(Условие задания) Продолжите приведенный ниже текст о районах Гольяново и Бирюлево, начиная сразу после его последнего предложения.

(Отрывок для чтения)

Смотреть в ту сторону, как быстро стало понятно, действительно оказалось бессмысленно — горожанам господа из ФМС явили одноразовую художественную акцию, вытащили вьетнамскую подпольную фабрику из подвала во двор той же самой промзоны, где она скорее всего и располагалась. Вместо лапши и риса начали кормить горемык гречкой. Ну и принялись водить к ним на экскурсии журналистов.
Тем не менее собранные гольяновские голоса остались — и я сравниваю их, конечно же, с бирюлевскими. Много ли разницы? Действительно ли Гольяново в очереди на бунт?
Разница невелика, но она есть.
Прежде всего, Гольяново — не анклав, то есть имеет значительно больше транспортных связей с большой землей. Нет рынка-исполина, нет обилия именно кавказцев, занятых на рынке. Промзона имеется, но она более или менее отнесена от основного жилого массива. Что еще важно, Гольяново — не рабочий район. Западное Бирюлево заселялось рабочими ЗИЛа и строителями, приехавшими в Москву по лимиту; по самой структуре заселения район был достаточно однороден. Гольяново — слобода. Деревенский район. Три деревни утрамбованы были в панельные дома, и плюс к тому имелось на заре районной младости несколько корпусов, предоставленных переселенцам, горемыкам, отправленным к зеленям из центра Москвы (так называемые еврейские дома). То есть с самого начала район был готов к яду и борьбе — а ну, кулак, а ну, жидок.
Средний возраст у нас заменяет средний класс.
В слободе, как ни парадоксально, жители не имеют таких плотных горизонтальных связей друг с другом, как в хорошем, честном рабочем районе. Я слышала об особой связи (разумеется, уже былой) жителей в Кунцеве; то же самое мы можем прочесть о Бирюлеве: «Мы начали обживаться в этом районе — нам стало с кем здороваться на улице, поговорить о житье-бытье, да и подружиться, в конце концов. Так я узнала, что немаленькая часть местных жителей выросла тут и до сих пор живет компактно. Люди дружат, дружат уже их дети, и самым удивительным для меня, провинциального перекати-поля, было то, что люди дорожили своим районом. Они не рвались куда-то перебраться, не искали, где лучше, потому что Бирюлево, без сарказма и преувеличения, было их родным районом. Они сажали у подъезда цветы и приглядывали за соседскими детьми, играющими во дворе». Это свидетельство всего десятилетней давности.
И, действительно, изрядное количество бирюлевских жителей, вышедших на улицу, говорили о том, что знают убитого Егора Щербакова лично, что их родителей или их самих связывало с семьей убитого личное знакомство.

(Записанные сведения)
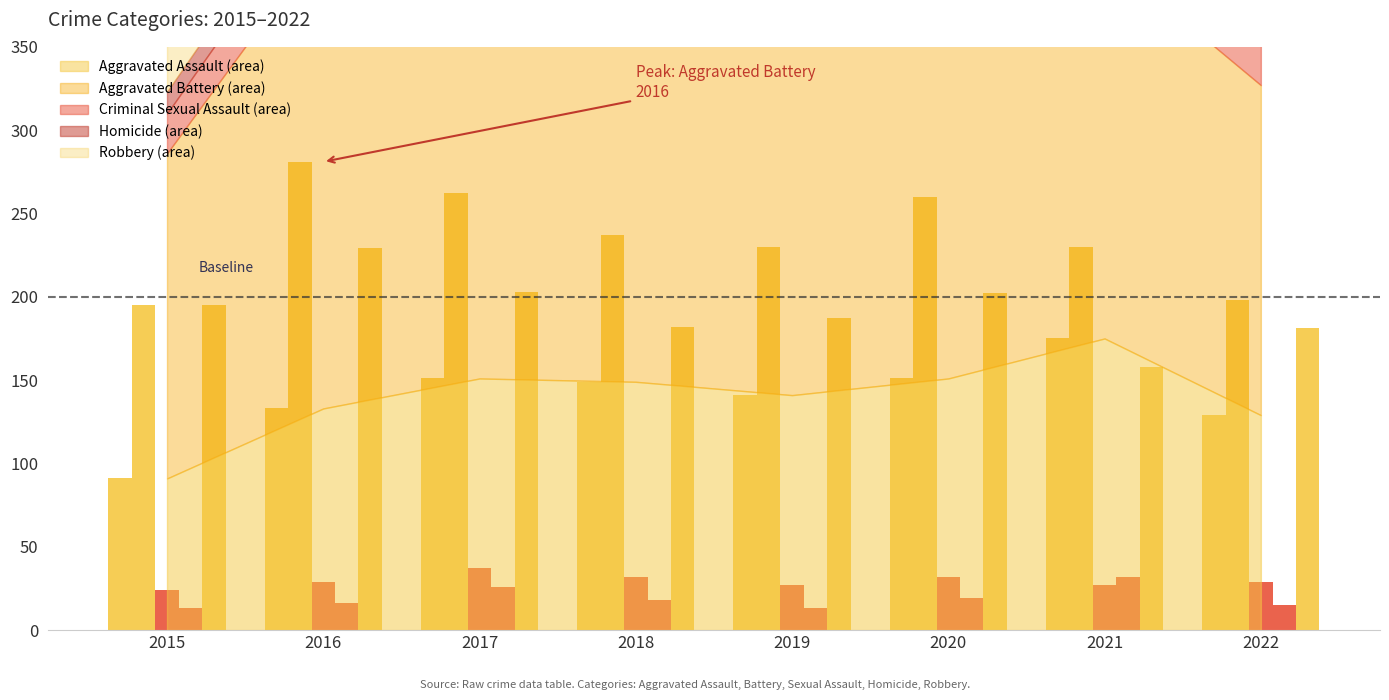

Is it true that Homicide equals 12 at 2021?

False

(Ответ к заданию)
Для Гольянова, как сложилась в нем жизнь сейчас, такое положение вещей невозможно. Район большой, разнородный, малосвязанный, интимного, личного чувства к жертве, которое могло бы поднять и завести людей, отыскать не удастся. В районе есть, конечно, горизонтальные связи. В основном поколенческие. Микропоколения концентрируются возле местных школ. Первые пять лет после окончания школы школьный двор служит для иных выпускников самой теплой точкой Вселенной. Это место, куда приходят свои, где можно похвастаться самым дорогим — свадьбой, девушкой, новой машиной. Но даже в рамках одного поколения гольяновцы не знают друг друга, так скажем, всеобъемлюще. Школ многовато.
Бирюлевские голоса, собранные репортерами, были по большей части мужскими. Было же выступление. Сход. Дело. Гольяновские голоса — женские.
Женщины теснее связаны с жизнью — количество связей с миром из-за детей увеличивается. Гольяновский взгляд на мигрантов — это «женская правда». Так будет до некоего предела, «пока не дожмет».
Женщины нашего района различают миграционные волны. Досконально знают разницу между хачами и чурками, чурками и чебуреками и так далее.
Залог некоторого благополучия района в том, что в Гольянове в данный момент зашкаливает концентрация мигрантов из Средней Азии, а они ЗНАЮТ СВОЕ МЕСТО. То есть, конечно, бывают прецеденты, но в Бирюлеве-то кавказцы, и разница оглушительна, огромна. Гольяново в свое время считалось центром азербайджанской диаспоры (90-е, начало двухтысячных), и мы все ведаем прелесть кавказского владычества. Но после гибели Черкизона азербайджанская община потеряла былое влияние. Теперь в районе «таждыки» и «убзеки» (местное) и — верхним слоем — Северный Кавказ.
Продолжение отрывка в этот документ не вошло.